105. Il est de jurisprudence constante qu’« est incompatible avec les exigences inhérentes à la nature même du droit de l’Union toute disposition d’un ordre juridique national ou toute pratique, législative, administrative ou judiciaire, qui aurait pour effet de diminuer l’efficacité du droit de l’Union par le fait de refuser au juge compétent pour appliquer ce droit le pouvoir de faire, au moment même de cette application, tout ce qui est nécessaire pour écarter les dispositions législatives nationales formant éventuellement obstacle à la pleine efficacité des normes directement applicables du droit de l’Union. [T]el serait notamment le cas si […] l’obstacle résultant ainsi pour la pleine efficacité du droit de l’Union n’était que temporaire » (54).

106. Il est également établi que l’obligation d’application immédiate du droit de l’Union s’applique de la même manière aux juridictions nationales (55) et aux autorités administratives (56). Dans l’exercice de leurs compétences respectives, les unes et les autres ont l’obligation d’assurer le plein effet de ces dispositionsdu droit de l’Union sans demander ni attendre l’élimination préalable d’une quelconque disposition nationale contraire par la voie législative ou par tout autre procédé constitutionnel (57). Enfin, assurer le plein effet des dispositions du droit de l’Union inclut l’application de l’ensemble des principes relatifs à l’application du droit de l’Union au niveau national tels que la primauté, l’effet direct ou l’interprétation conforme.

107. Donc, en pratique, il est très clair qu’aussi bien les juridictions nationales que les autorités administratives sont tenues d’appliquer le droit de l’Union au niveau national. Il existe bien sûr certaines limites. Même une disposition de droit de l’Union ayant un effet direct ne doit pas remettre en cause la nature et le type des compétences que l’ordre juridique interne confère de manière générale aux unes et aux autres (58). En revanche, une telle disposition aura une incidence sur les compétences spécifiques que cet ordre attribue à ses organes nationaux pour réaliser certaines tâches. En particulier, les États membres ont l’obligation de prévoir certains types de voies de recours devant leurs juridictions et autorités administratives afin de garantir l’application immédiate et uniforme du droit de l’Union (59).

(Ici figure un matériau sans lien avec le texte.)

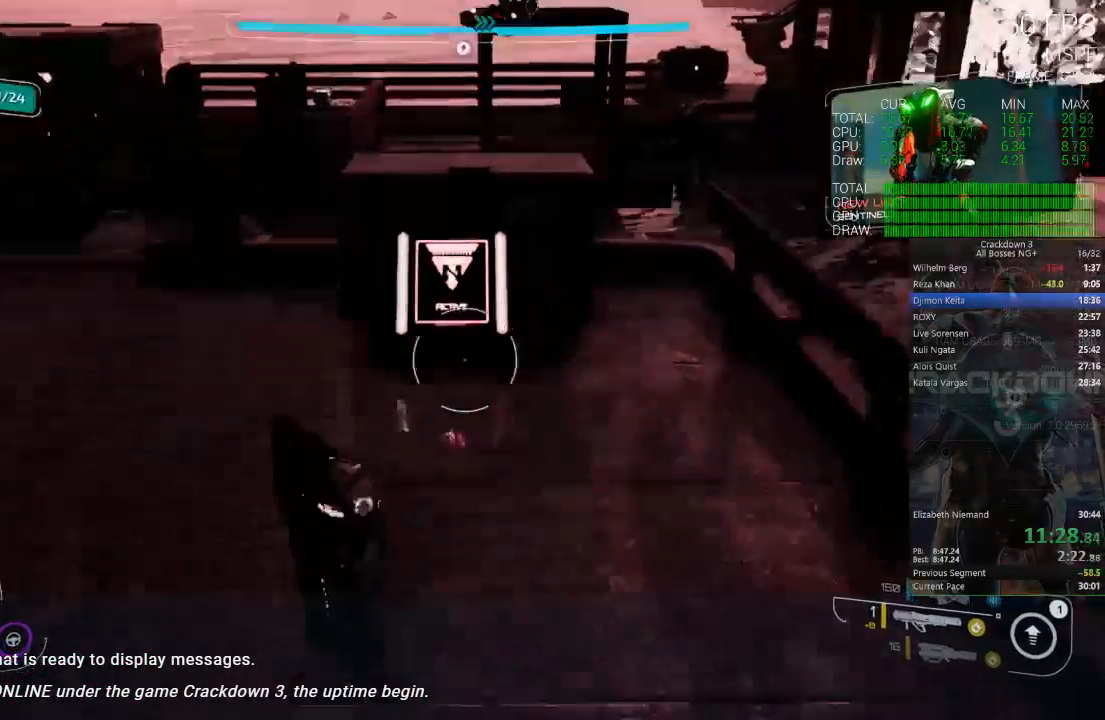
{"dt_ms": 500, "buttons": [], "left_stick": "down", "right_stick": "center", "events": [[100, "right_stick", "center"], [367, "right_stick", "up-left"], [383, "R1", "down"], [417, "R1", "up"], [450, "right_stick", "center"]]}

108. En conséquence, si l’on applique ces principes aux faits de la présente affaire, il découle de l’effet direct de l’exigence de proportionnalité des sanctions, consacrée à l’article 9 bis de la directive 1999/62, que, dans le cadre du champ d’application de cette directive, les autorités nationales sont habilitées à adoucir les sanctions dans des cas individuels afin de les rendre proportionnées à la gravité de l’infraction commise, sans attendre que le législateur national modifie la législation pertinente. Ces autorités se voient conférer le mandat direct, en vertu du droit de l’Union, de reconnaître immédiatement le droit à des sanctions proportionnées (ou à ne pas subir des sanctions disproportionnées) que la requérante tire de l’article 9 bis de la directive 1999/62.

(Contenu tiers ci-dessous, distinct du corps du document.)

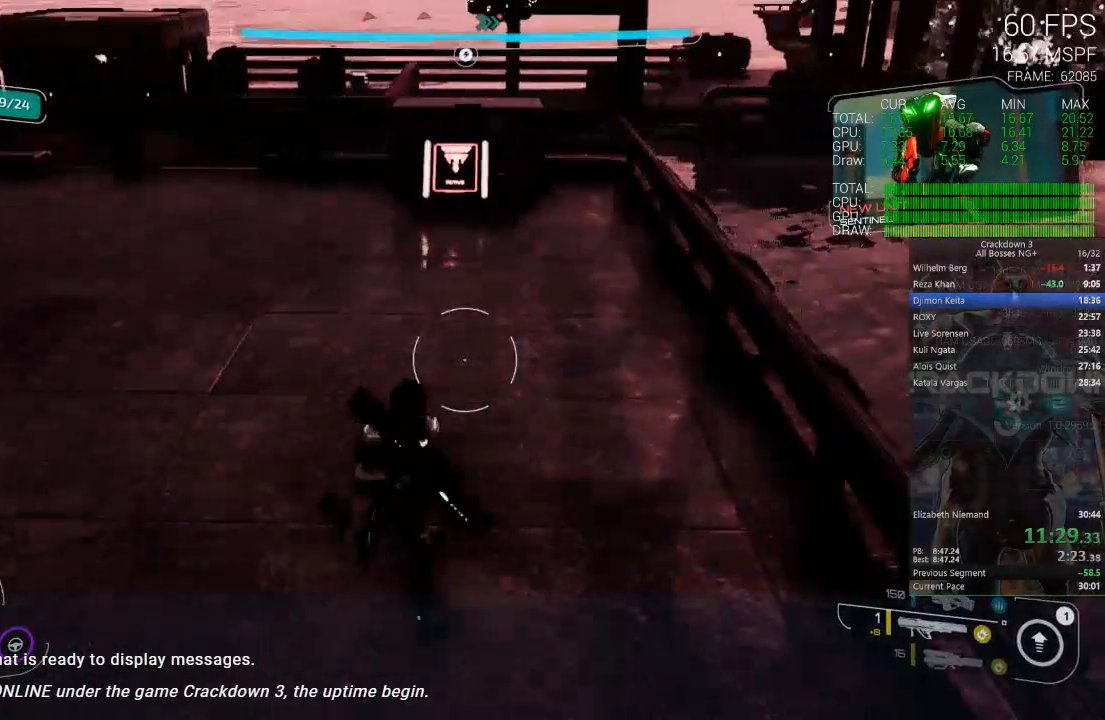
{"dt_ms": 500, "buttons": [], "left_stick": "up", "right_stick": "center", "events": [[83, "left_stick", "center"], [150, "left_stick", "up"]]}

109. Dans ces limites, il appartient en fait à chaque État membre, dans le cadre de son propre système interne, de décider, conformément au principe d’autonomie institutionnelle et procédurale, quel organe national se verra confier l’application de l’exigence de proportionnalité. Je ne pense pas qu’il serait opportun ou approprié que la Cour aille au-delà de cette indication générale et statue effectivement sur les modalités de répartition des compétences au niveau national.

110. Je souhaiterais cependant ajouter deux remarques finales.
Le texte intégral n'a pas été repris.